Input data →
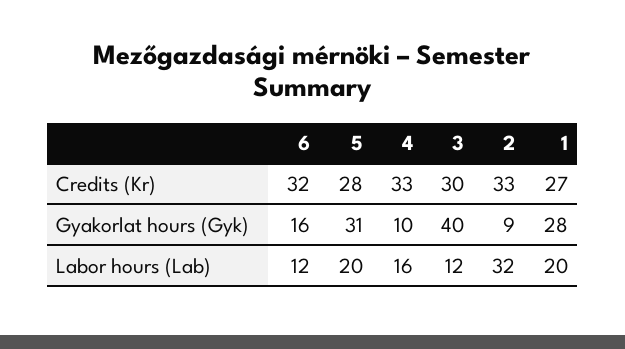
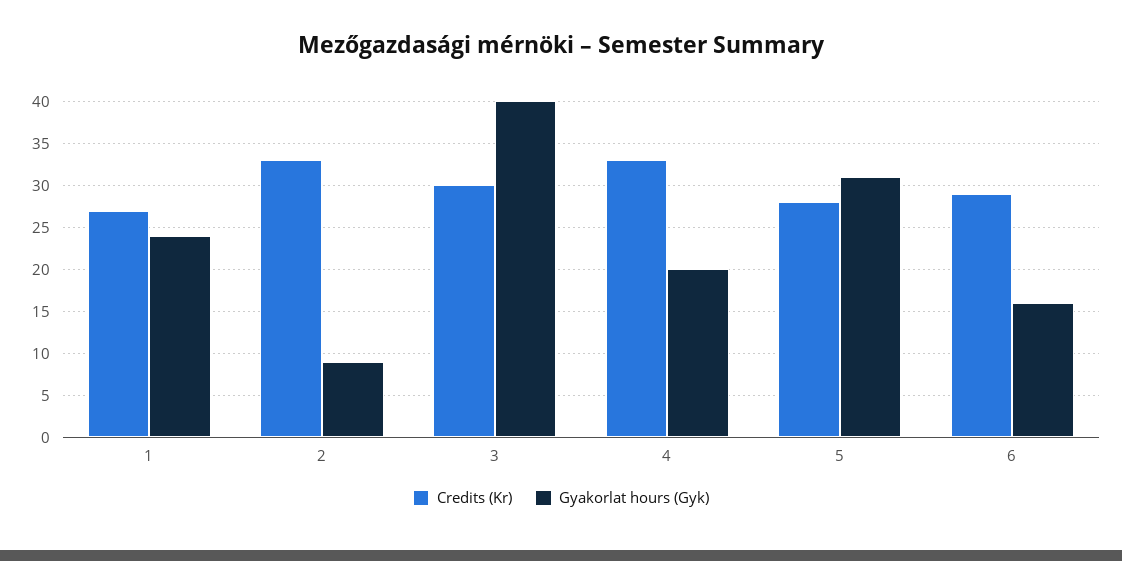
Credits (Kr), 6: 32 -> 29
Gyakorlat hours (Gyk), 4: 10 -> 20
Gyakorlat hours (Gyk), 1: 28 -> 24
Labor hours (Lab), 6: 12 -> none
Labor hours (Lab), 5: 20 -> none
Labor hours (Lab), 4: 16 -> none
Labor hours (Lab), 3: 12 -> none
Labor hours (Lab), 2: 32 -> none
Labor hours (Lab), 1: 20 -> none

What this task involves →
Where a line in the entries holds the word "none", copy that line.

Response →
Labor hours (Lab), 6: 12 -> none
Labor hours (Lab), 5: 20 -> none
Labor hours (Lab), 4: 16 -> none
Labor hours (Lab), 3: 12 -> none
Labor hours (Lab), 2: 32 -> none
Labor hours (Lab), 1: 20 -> none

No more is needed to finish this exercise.